(Text-based design files)
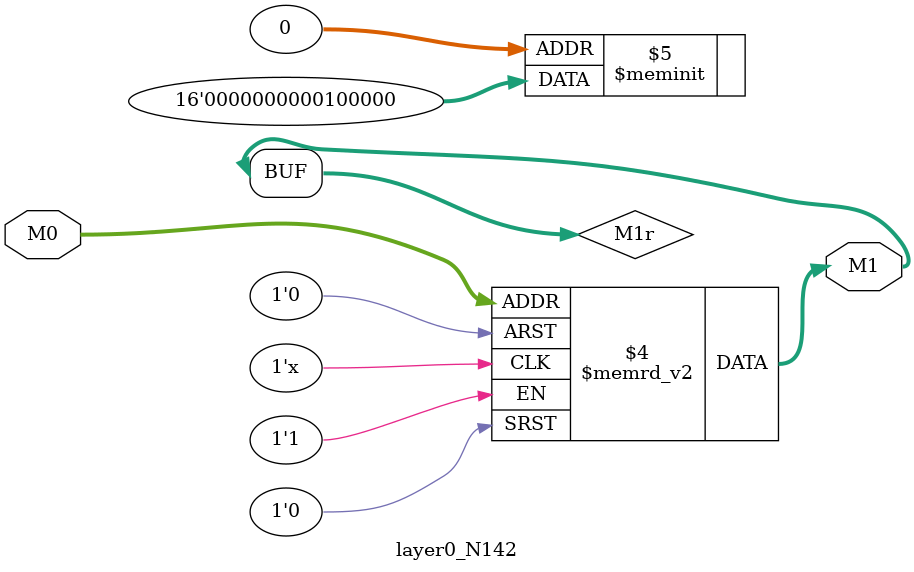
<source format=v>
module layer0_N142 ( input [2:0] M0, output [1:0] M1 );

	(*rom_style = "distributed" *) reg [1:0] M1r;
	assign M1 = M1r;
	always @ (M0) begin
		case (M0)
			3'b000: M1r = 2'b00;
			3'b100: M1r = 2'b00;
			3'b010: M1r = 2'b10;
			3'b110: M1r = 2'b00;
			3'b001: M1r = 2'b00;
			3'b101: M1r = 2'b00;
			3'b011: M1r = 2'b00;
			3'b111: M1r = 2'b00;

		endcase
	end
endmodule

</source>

---

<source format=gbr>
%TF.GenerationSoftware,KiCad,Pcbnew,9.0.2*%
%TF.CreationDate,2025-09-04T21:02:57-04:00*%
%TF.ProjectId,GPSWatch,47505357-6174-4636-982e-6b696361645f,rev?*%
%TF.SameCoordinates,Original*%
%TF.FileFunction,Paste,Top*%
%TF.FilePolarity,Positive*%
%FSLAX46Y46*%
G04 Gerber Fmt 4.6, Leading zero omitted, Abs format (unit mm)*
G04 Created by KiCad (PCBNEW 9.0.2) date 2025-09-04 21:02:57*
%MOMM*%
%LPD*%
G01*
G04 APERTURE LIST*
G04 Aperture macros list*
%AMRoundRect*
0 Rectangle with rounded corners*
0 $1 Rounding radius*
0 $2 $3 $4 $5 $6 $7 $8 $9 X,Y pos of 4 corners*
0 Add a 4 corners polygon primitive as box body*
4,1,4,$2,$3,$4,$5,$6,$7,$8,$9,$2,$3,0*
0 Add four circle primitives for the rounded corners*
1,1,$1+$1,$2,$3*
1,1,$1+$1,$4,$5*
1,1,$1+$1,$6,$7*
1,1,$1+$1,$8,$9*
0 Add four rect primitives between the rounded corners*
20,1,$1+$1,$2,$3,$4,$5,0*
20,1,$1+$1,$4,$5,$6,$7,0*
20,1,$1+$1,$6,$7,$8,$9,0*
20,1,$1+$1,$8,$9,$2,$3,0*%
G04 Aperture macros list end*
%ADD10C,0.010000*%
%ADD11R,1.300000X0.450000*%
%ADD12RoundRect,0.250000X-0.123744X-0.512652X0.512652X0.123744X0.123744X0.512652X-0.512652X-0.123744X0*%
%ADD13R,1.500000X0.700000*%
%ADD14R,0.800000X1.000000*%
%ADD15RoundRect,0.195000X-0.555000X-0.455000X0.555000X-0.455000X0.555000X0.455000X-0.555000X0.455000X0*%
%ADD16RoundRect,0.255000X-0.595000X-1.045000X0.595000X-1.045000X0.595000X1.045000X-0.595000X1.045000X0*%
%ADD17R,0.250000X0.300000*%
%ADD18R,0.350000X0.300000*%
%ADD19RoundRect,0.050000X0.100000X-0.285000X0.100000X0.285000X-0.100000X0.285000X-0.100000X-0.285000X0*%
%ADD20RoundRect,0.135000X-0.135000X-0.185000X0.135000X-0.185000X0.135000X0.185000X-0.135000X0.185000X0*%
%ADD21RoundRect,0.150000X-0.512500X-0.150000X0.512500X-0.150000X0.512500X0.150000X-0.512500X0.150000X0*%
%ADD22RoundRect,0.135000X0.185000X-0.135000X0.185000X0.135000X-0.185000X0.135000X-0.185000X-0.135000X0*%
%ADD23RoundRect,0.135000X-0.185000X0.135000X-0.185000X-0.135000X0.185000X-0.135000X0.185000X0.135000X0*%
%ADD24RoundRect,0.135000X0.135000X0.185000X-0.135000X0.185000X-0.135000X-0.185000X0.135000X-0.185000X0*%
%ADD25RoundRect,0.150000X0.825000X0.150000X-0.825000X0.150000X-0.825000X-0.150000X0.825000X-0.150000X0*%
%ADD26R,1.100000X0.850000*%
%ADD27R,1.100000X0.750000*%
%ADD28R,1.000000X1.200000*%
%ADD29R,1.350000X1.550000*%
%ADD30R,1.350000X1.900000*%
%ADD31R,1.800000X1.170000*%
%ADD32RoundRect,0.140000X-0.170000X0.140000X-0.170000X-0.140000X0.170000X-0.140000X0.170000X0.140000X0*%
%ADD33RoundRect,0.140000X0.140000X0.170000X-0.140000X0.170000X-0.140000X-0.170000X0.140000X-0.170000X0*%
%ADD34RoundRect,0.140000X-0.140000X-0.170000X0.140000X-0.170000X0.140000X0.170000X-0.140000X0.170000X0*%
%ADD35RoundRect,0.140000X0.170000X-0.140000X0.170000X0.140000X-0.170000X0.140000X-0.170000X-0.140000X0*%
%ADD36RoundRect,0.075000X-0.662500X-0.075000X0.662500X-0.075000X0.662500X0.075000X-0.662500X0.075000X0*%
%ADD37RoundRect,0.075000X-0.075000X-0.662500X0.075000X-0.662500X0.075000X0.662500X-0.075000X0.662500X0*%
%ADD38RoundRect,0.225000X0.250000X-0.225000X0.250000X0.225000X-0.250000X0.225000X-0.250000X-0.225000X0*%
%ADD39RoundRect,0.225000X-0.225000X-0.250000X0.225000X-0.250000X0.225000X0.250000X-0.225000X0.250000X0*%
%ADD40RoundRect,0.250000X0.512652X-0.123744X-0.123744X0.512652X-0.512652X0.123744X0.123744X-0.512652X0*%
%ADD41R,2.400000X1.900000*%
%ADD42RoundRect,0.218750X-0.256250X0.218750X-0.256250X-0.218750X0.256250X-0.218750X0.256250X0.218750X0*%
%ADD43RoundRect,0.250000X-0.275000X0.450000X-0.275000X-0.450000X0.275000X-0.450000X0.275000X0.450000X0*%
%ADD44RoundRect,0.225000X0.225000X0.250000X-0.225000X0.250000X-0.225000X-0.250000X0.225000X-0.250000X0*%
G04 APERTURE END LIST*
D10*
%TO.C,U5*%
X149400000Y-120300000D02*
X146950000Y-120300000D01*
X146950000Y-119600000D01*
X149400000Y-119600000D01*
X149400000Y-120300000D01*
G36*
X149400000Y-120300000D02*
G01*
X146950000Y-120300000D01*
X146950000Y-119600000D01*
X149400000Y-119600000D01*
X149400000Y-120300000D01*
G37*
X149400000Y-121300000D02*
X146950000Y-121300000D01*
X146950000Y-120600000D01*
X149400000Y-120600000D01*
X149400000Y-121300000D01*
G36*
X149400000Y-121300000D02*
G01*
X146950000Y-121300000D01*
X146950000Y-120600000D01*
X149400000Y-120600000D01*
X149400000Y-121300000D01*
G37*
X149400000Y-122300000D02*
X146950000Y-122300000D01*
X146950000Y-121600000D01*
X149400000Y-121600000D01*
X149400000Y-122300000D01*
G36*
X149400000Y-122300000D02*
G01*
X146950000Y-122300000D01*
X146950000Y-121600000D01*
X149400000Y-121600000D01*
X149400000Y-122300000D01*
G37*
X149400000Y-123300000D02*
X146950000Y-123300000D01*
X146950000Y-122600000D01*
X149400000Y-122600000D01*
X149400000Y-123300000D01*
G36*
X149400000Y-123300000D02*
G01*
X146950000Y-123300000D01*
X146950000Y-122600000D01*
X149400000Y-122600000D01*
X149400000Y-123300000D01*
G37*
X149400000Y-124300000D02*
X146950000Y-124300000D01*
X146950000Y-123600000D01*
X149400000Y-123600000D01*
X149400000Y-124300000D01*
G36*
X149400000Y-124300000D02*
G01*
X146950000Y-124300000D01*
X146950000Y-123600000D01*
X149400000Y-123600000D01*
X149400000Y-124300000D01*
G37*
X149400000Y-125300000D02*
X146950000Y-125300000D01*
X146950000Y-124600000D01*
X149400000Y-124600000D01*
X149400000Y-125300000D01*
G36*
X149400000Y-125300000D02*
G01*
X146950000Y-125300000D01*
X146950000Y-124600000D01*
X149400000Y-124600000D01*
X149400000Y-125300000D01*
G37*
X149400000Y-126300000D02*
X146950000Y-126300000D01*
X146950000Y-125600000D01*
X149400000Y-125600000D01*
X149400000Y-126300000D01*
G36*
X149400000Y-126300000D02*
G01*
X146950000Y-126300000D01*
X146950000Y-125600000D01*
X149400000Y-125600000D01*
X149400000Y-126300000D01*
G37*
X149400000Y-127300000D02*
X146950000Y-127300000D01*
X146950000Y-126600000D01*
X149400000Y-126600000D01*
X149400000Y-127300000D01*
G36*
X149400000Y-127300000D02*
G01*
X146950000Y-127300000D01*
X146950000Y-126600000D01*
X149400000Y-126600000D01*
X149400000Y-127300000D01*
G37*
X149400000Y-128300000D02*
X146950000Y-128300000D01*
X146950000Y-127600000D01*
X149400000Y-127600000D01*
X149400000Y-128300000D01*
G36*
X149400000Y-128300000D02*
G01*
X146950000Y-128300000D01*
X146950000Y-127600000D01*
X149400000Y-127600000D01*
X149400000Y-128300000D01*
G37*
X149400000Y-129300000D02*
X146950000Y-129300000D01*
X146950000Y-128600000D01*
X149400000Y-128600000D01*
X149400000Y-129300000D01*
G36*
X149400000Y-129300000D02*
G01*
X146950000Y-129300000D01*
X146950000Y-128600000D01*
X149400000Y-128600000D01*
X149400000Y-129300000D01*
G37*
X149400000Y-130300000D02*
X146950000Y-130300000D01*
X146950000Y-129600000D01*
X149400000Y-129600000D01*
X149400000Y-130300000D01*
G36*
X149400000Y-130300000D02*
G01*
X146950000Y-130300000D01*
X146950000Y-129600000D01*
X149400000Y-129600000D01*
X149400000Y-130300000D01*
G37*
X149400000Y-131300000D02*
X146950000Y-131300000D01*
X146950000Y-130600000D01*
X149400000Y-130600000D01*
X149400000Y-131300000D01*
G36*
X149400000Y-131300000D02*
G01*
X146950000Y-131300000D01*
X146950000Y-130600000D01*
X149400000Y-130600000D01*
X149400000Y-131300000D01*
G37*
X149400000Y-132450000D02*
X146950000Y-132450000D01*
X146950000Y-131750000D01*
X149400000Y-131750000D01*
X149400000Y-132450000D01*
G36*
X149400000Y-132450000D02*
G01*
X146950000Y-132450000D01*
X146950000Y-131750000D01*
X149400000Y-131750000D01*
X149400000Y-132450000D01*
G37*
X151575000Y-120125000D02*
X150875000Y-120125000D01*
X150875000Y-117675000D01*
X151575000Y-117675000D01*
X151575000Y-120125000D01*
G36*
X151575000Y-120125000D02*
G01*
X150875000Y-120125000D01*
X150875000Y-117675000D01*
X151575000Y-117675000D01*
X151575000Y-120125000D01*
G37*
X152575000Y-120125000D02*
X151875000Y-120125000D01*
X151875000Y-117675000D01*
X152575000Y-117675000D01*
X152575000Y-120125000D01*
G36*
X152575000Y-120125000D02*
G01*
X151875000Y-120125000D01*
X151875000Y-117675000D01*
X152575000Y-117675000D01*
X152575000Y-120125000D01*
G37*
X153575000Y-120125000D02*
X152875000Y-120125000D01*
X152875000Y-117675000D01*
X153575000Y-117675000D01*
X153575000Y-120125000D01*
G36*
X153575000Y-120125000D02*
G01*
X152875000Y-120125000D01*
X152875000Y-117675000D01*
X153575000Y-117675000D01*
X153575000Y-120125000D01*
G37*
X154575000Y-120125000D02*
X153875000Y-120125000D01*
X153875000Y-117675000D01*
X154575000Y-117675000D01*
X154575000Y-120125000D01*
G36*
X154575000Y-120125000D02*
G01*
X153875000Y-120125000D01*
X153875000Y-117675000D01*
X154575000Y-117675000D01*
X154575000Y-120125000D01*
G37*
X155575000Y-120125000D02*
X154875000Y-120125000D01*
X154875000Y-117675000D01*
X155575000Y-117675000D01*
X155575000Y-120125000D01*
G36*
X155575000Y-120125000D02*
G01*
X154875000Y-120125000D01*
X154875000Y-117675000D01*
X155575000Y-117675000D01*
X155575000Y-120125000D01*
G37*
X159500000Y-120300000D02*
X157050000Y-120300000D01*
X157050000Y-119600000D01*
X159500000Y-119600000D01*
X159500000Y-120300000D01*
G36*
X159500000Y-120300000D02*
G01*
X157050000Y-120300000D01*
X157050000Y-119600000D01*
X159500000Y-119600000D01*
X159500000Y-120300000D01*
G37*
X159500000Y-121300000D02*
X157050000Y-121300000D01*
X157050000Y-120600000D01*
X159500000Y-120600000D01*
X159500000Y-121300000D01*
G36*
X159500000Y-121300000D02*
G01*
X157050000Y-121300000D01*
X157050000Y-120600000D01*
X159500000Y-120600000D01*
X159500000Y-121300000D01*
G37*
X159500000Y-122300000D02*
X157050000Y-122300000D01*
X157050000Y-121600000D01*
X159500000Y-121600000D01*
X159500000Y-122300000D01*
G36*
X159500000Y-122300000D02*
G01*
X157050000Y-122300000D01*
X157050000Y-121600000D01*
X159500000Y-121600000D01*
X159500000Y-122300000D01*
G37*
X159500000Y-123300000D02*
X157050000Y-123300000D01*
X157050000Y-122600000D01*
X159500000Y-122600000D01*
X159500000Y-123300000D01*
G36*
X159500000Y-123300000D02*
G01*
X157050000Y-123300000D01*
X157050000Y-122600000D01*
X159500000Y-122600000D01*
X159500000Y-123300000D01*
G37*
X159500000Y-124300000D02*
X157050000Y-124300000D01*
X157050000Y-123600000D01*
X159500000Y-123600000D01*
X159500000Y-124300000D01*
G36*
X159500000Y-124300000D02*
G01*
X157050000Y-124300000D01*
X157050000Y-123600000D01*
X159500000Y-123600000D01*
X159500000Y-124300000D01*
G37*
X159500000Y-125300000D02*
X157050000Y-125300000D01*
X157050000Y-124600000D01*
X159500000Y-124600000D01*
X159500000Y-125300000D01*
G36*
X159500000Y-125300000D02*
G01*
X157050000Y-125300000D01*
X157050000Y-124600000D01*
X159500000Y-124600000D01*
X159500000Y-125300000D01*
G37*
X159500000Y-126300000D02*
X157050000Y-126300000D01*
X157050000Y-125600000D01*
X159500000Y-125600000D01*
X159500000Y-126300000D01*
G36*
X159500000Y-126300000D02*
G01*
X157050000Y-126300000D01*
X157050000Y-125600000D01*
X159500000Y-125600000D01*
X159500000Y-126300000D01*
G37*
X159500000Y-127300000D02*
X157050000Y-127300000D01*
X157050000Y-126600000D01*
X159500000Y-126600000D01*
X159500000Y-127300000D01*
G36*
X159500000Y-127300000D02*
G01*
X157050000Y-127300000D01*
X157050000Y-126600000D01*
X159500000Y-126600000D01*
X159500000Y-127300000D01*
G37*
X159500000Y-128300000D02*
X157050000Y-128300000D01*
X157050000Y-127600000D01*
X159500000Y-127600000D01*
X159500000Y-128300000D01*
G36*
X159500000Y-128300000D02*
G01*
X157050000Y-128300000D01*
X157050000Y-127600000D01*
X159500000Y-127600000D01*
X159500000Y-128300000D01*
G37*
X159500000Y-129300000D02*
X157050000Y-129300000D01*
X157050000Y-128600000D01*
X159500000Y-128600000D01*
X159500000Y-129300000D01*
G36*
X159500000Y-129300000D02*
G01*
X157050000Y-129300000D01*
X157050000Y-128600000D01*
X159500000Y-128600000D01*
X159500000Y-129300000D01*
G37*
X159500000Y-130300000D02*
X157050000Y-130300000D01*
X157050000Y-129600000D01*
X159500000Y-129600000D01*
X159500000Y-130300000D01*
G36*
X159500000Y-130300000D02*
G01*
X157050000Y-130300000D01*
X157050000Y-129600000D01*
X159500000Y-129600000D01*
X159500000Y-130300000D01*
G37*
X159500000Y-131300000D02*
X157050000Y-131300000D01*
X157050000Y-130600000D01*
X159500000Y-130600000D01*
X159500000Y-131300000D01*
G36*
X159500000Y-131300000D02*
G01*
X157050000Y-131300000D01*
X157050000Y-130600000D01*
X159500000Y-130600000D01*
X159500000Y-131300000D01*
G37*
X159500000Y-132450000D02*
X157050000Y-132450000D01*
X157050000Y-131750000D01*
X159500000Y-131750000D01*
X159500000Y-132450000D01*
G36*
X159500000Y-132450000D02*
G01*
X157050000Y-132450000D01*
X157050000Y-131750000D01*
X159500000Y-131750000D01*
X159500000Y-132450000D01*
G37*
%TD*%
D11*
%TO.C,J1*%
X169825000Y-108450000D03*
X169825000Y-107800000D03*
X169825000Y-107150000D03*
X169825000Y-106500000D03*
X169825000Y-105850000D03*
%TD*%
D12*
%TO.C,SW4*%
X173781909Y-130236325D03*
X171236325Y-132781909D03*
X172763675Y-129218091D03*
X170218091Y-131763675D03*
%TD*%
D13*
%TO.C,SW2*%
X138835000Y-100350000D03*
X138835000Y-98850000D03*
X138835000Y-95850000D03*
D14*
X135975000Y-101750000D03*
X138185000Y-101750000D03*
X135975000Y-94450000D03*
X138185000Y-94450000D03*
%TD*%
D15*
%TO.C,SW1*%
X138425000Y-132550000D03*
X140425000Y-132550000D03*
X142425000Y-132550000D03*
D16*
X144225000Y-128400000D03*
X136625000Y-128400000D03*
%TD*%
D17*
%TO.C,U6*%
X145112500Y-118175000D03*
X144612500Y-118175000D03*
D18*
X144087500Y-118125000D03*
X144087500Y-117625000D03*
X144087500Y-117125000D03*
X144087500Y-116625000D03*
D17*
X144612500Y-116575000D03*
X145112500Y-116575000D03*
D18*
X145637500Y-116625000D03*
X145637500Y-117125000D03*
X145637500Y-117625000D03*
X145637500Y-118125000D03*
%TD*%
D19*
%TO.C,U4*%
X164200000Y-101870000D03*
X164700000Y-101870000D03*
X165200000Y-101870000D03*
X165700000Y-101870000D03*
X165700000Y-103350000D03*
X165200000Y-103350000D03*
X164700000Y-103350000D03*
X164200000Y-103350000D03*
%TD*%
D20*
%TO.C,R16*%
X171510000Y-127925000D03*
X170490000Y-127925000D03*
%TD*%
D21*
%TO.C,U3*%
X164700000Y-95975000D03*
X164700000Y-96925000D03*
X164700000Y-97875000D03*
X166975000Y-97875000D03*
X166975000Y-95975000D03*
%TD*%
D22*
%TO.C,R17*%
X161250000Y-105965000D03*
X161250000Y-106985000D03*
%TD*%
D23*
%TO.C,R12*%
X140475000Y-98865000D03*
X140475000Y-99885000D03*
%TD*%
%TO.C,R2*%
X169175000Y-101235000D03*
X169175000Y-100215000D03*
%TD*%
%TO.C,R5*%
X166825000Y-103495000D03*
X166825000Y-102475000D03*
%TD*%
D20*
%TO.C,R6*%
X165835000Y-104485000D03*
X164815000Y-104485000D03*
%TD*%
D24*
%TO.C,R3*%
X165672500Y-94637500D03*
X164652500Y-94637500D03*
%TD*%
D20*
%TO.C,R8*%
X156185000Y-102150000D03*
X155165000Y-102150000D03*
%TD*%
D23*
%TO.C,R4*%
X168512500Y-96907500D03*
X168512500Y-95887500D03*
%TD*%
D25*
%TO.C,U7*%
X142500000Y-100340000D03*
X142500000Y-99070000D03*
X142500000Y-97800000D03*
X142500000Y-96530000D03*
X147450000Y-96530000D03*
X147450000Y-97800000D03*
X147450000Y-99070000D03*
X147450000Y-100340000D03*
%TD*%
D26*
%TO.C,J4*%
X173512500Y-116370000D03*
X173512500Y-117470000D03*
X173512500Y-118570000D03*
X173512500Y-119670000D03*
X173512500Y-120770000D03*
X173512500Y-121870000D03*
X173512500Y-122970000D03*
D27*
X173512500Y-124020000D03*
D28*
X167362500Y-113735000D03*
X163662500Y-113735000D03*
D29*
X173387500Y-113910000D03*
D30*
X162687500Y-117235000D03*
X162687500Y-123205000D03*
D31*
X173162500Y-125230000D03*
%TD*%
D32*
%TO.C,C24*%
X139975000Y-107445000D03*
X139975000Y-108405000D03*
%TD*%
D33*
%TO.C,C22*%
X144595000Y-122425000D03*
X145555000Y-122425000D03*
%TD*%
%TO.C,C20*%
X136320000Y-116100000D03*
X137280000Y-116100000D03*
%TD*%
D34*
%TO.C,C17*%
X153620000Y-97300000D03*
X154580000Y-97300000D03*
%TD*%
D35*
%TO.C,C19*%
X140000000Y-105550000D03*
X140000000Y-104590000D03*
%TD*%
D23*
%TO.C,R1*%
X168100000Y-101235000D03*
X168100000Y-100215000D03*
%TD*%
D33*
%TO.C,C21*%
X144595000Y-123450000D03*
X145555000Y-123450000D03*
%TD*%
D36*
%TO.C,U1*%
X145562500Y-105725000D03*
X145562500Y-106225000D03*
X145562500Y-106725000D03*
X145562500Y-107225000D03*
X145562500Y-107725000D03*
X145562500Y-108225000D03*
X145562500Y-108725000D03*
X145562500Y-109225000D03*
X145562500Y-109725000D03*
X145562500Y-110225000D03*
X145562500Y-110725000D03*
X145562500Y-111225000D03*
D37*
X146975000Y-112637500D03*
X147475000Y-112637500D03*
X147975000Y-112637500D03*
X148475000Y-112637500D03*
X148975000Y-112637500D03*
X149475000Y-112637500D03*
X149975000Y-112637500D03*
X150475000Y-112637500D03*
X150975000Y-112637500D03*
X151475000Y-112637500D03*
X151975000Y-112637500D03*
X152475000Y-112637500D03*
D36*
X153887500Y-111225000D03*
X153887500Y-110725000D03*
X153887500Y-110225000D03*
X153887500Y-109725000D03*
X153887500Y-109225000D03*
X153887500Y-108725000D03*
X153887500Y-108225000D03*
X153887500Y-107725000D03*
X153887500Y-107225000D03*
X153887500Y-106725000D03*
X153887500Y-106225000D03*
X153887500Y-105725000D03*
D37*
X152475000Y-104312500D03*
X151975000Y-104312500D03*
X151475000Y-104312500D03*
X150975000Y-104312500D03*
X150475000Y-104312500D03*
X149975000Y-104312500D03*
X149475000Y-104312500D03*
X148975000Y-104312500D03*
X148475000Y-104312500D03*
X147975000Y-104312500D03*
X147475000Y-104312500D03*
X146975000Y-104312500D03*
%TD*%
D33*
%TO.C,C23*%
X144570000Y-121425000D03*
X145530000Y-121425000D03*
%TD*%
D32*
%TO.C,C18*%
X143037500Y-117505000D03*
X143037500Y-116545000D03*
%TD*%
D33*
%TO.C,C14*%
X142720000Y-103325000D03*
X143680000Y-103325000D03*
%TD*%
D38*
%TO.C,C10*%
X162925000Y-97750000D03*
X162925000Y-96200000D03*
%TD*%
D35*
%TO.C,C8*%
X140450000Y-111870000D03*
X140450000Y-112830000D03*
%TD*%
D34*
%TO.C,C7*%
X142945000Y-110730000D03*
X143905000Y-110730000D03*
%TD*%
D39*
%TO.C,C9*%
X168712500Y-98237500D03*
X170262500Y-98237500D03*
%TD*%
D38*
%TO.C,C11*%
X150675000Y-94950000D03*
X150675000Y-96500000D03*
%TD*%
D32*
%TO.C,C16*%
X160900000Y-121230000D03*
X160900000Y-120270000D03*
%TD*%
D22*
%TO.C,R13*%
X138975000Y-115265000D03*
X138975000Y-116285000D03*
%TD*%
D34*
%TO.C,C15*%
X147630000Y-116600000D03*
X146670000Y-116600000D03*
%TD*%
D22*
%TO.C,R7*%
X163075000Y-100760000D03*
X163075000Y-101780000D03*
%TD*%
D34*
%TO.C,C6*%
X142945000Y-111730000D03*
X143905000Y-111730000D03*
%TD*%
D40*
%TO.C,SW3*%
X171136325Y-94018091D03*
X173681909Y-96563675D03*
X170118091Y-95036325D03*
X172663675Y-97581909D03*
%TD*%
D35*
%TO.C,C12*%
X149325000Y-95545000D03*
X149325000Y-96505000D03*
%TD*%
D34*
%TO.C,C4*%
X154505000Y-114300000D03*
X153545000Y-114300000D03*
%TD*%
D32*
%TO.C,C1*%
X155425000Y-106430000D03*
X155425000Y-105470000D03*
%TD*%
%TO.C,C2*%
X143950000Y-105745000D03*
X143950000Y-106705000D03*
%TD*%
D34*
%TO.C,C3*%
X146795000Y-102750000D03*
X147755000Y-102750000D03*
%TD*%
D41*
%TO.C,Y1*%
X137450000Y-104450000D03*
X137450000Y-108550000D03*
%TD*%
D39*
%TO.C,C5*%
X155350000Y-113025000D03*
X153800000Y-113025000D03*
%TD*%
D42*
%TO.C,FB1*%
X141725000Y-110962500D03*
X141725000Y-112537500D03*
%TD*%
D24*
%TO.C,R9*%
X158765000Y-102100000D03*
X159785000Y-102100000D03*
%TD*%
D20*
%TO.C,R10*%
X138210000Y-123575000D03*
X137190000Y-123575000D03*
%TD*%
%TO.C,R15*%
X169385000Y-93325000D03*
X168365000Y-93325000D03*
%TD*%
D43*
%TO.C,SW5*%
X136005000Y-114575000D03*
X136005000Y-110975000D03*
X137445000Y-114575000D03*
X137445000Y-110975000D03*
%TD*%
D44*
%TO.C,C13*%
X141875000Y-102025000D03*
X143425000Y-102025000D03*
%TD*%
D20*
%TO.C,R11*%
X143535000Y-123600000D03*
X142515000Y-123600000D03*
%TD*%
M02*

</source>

▶ [WHAT TO DO] Only lines with the word "primitives" count here; copy every one from the records.

▶ [SOLUTION BELOW]
0 Add four circle primitives for the rounded corners*
0 Add four rect primitives between the rounded corners*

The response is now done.